Gesundheit

Die letzte Rettung gegen resistente Bakterien

  • Ralf Loweg/mp
  • In GESUNDHEIT
  • 25. Oktober 2016, 12:12 Uhr

Multiresistente Bakterien sind der Albtraum für jeden Patienten. Und sie treiben auch jedem Arzt den Angstschweiß auf die Stirn. Wie aber wird der menschliche Körper diese schlimmen Übeltäter wieder los?


Multiresistente Bakterien sind der Albtraum für jeden Patienten. Und sie treiben auch jedem Arzt den Angstschweiß auf die Stirn. Wie aber wird der menschliche Körper diese schlimmen Übeltäter wieder los? Oft ist das Antibiotikum Daptomycin die letzte Waffe gegen multiresistente Bakterien. Unklar war bislang, wie genau das Medikament wirkt. Eine neue Studie unter Federführung der Universitäten Bonn und Amsterdam bringt nun Licht ins Dunkel. Demnach hemmt Daptomycin durch einen bislang unbekannten Mechanismus die Zellwand-Synthese der Erreger. Die Arbeit ist nun in der Fachzeitschrift PNAS erschienen.
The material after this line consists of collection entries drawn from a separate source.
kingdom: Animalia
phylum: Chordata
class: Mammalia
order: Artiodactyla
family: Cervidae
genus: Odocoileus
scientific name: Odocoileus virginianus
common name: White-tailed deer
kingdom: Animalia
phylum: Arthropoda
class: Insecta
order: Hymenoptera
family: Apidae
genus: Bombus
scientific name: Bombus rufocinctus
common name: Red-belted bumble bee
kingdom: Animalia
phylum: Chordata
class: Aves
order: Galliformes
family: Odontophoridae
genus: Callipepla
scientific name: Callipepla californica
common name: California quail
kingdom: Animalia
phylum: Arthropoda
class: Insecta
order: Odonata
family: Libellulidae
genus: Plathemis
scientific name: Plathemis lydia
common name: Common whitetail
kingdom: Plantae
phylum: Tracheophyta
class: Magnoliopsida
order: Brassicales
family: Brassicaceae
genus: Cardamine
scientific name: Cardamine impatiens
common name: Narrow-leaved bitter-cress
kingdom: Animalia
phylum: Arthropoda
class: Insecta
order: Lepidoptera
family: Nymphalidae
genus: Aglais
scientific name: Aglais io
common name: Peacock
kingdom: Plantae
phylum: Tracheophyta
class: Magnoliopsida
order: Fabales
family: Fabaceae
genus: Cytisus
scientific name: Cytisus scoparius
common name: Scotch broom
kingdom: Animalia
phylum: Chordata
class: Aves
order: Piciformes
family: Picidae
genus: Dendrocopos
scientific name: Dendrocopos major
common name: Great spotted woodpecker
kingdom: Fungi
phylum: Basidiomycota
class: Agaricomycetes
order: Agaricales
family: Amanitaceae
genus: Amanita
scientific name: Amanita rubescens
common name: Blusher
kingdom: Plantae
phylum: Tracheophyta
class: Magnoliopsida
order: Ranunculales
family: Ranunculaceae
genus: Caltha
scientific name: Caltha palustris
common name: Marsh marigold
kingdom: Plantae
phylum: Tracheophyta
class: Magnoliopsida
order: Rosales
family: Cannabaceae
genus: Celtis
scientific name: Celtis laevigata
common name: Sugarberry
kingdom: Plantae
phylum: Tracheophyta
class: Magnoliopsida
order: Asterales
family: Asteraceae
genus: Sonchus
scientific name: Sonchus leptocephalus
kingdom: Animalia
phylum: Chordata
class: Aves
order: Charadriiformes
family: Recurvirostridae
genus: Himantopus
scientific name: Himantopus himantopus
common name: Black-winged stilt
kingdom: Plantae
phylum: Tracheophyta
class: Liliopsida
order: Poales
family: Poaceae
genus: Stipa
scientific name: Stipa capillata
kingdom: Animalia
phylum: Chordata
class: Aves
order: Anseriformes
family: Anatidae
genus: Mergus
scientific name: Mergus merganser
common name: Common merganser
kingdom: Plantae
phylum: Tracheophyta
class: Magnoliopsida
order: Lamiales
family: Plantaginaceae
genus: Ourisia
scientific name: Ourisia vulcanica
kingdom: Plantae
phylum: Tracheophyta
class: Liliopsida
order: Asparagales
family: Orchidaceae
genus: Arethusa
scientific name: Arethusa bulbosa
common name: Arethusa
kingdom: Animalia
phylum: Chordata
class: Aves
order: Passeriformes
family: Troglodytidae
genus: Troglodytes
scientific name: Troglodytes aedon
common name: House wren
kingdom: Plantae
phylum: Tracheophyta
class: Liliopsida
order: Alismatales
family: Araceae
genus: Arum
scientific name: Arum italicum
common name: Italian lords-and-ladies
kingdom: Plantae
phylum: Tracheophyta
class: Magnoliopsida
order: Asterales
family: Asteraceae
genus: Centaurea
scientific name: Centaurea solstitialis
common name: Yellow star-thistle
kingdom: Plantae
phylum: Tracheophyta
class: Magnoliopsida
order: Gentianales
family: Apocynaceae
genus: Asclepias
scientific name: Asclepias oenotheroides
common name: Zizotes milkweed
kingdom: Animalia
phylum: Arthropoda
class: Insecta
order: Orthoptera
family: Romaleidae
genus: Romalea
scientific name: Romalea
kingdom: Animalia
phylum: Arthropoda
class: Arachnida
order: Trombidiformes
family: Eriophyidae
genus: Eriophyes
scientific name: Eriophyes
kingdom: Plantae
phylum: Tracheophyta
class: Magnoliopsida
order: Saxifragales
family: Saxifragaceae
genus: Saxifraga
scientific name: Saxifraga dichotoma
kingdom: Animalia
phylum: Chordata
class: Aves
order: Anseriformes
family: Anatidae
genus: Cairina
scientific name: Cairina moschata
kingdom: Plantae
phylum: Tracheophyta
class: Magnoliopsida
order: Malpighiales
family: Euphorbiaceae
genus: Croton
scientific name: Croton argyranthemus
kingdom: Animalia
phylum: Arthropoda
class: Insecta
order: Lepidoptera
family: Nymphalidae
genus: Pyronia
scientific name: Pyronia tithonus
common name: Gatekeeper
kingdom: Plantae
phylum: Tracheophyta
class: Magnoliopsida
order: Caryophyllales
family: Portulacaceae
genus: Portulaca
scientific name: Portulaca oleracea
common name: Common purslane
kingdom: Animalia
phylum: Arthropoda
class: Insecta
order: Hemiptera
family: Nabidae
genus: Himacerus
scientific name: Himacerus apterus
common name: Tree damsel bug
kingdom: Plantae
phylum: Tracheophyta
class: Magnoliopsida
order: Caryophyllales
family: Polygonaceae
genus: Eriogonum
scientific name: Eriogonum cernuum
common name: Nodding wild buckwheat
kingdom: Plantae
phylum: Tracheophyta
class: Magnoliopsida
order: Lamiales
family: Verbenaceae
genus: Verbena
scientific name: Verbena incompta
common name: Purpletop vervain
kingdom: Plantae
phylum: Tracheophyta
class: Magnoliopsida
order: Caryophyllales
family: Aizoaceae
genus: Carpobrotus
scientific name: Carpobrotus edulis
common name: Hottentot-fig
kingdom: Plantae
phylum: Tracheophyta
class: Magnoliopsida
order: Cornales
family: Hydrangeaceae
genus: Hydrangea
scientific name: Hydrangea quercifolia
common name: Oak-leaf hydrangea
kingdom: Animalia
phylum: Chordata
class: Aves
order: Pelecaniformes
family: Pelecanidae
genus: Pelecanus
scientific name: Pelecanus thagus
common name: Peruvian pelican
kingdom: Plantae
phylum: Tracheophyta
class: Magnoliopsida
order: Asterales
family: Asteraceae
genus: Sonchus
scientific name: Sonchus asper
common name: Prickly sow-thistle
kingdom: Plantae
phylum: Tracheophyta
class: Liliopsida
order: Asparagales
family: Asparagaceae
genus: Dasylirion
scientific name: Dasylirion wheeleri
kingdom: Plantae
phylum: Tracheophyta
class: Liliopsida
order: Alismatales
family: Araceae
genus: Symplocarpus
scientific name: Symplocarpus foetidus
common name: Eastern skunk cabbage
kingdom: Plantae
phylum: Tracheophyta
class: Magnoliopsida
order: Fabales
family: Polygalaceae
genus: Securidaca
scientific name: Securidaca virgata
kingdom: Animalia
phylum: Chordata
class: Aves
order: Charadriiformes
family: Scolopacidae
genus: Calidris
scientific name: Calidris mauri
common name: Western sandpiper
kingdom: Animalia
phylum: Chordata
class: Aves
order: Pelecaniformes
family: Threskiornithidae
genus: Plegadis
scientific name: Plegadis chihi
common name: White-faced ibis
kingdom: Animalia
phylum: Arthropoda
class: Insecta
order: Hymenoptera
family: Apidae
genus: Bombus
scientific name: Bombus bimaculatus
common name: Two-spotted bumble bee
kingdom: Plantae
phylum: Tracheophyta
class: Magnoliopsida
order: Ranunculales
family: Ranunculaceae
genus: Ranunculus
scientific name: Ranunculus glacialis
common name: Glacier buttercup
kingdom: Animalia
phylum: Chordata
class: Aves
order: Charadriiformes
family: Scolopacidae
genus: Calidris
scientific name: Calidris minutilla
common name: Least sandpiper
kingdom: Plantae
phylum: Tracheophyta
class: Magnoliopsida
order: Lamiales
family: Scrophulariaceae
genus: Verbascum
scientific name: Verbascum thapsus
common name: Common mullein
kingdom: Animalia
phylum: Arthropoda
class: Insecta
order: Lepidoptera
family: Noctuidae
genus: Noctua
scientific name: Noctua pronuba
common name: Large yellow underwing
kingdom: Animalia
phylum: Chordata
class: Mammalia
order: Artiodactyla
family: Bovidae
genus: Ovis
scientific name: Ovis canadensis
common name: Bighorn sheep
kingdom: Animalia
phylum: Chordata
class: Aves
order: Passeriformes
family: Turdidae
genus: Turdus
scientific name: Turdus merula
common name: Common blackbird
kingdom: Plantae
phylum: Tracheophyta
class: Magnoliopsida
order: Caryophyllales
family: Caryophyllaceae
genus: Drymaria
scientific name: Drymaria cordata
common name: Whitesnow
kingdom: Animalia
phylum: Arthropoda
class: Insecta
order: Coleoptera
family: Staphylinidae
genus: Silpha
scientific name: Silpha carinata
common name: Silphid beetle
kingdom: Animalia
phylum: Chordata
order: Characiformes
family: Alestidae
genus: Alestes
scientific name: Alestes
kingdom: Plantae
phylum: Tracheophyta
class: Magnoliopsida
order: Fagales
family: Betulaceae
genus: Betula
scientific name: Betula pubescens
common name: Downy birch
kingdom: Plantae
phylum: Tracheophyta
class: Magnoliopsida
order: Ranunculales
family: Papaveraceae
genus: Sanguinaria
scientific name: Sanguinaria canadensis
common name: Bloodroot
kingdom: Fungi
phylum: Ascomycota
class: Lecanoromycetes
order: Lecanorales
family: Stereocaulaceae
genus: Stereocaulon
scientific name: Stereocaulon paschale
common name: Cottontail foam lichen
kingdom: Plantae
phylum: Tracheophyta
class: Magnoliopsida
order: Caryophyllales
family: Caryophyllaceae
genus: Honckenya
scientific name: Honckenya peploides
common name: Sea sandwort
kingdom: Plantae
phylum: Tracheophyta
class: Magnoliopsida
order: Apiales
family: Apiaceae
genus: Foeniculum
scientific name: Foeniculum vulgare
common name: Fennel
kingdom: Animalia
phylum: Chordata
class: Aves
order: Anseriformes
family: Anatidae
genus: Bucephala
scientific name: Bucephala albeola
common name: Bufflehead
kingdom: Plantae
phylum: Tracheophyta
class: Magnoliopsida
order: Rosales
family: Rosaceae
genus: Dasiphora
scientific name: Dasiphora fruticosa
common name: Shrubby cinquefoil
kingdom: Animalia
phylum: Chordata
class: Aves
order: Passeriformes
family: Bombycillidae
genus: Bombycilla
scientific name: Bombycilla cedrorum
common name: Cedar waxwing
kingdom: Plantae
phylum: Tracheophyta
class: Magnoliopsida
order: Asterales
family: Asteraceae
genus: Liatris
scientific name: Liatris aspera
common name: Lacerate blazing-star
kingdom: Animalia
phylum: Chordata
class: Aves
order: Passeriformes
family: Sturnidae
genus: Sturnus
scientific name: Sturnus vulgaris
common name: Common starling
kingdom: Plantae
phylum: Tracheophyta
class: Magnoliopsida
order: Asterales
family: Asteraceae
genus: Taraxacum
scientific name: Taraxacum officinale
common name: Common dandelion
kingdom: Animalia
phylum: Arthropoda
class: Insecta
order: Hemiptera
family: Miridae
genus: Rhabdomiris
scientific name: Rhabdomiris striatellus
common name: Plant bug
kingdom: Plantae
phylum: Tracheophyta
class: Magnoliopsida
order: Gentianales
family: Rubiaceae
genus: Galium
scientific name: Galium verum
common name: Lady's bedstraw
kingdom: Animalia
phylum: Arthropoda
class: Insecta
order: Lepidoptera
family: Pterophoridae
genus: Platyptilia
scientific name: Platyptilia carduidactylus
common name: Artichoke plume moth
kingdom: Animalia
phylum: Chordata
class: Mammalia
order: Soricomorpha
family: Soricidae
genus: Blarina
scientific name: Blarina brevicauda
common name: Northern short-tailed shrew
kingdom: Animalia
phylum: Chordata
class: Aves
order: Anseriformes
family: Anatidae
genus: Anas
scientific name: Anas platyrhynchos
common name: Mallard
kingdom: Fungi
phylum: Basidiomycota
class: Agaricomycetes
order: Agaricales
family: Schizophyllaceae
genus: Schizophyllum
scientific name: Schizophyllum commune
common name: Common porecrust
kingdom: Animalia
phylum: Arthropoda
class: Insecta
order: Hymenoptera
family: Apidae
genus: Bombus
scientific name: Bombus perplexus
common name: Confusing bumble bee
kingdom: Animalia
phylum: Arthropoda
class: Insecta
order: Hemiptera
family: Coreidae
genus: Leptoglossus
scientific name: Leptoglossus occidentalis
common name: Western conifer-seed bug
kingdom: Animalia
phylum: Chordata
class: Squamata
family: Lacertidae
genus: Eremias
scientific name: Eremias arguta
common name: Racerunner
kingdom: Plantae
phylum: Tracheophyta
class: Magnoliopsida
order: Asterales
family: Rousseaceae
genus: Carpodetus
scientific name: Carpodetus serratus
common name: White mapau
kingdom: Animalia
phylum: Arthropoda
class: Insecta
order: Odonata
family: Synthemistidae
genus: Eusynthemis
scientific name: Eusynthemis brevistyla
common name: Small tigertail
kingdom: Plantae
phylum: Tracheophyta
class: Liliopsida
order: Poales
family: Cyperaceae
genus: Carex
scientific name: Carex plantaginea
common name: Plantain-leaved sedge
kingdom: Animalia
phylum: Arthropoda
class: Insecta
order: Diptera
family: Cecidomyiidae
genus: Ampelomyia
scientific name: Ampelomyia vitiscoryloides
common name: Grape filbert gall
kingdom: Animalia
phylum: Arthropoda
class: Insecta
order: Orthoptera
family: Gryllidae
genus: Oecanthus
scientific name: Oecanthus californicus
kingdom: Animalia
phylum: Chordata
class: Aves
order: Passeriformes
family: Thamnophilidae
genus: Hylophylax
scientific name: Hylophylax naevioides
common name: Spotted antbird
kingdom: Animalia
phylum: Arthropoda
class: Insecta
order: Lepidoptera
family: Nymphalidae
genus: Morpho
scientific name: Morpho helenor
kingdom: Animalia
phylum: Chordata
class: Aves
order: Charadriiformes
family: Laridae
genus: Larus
Daptomycin ist ein sogenanntes "Reserve- oder Notfall-Antibiotikum": Es gilt oft als letzte Rettung gegen multiresistente Bakterien wie zum Beispiel MRSA-Keime. Seit mehr als zehn Jahren ist die Substanz in Deutschland inzwischen zugelassen. Zu der Art und Weise, wie sie Bakterien tötet, gab es aber bislang verschiedene Hypothesen. "Es ist absolut ungewöhnlich", betont Prof. Dr. Tanja Schneider vom Institut für Pharmazeutische Mikrobiologie der Universität Bonn: "Bei allen anderen zugelassenen Antibiotika kennen wir den Wirkmechanismus; bei Daptomycin tappen wir dagegen selbst nach Jahrzehnten intensiver Forschung noch weitgehend im Dunkeln."

Daptomycin-Moleküle haben unter bestimmten Bedingungen die Tendenz, sich aneinander zu lagern. Diese Aggregate benötigen besonders große flüssige Membranbereiche. Zu diesem Zweck ziehen sie - ähnlich wie ein Magnet - weitere leicht bewegliche Lipide an sich heran. Dadurch kommt es zu gravierenden Störungen der Membranstruktur. Proteine, die normalerweise an der Innenseite des Lipid-Häutchens befestigt sind, können sich lösen und ihre Funktion verlieren. "Darunter sind auch Enzyme, die den Aufbau der Bakterien-Zellwand katalysieren", erklärten Dr. Anna Müller und Dr. Fabian Grein.

Neben dem nun gefundenen Mechanismus vermuten die Wissenschaftler noch weitere, die zur antibakteriellen Wirkung von Daptomycin beitragen. Diese aufzuklären, ist Thema aktueller Forschungsarbeiten. Den genauen Wirkungsmechanismus eines Antibiotikums im Detail zu verstehen, sei enorm wichtig. "So können wir beispielsweise besser abschätzen, mit welchen anderen Antibiotika sich der Wirkstoff sinnvoll kombinieren lässt oder wie groß das Risiko einer Resistenzbildung ist", betont Tanja Schneider.

Momentan wird Daptomycin nur in Fällen eingesetzt, in denen andere Antibiotika versagen - die Mediziner wollen nicht riskieren, dass MRSA- Keime durch unbedachte Nutzung gegen den Wirkstoff unempfindlich werden. Diese Gefahr besteht durchaus: Schon jetzt gibt es Bakterienstämme, die selbst gegen diese schlagkräftige Waffe resistent sind.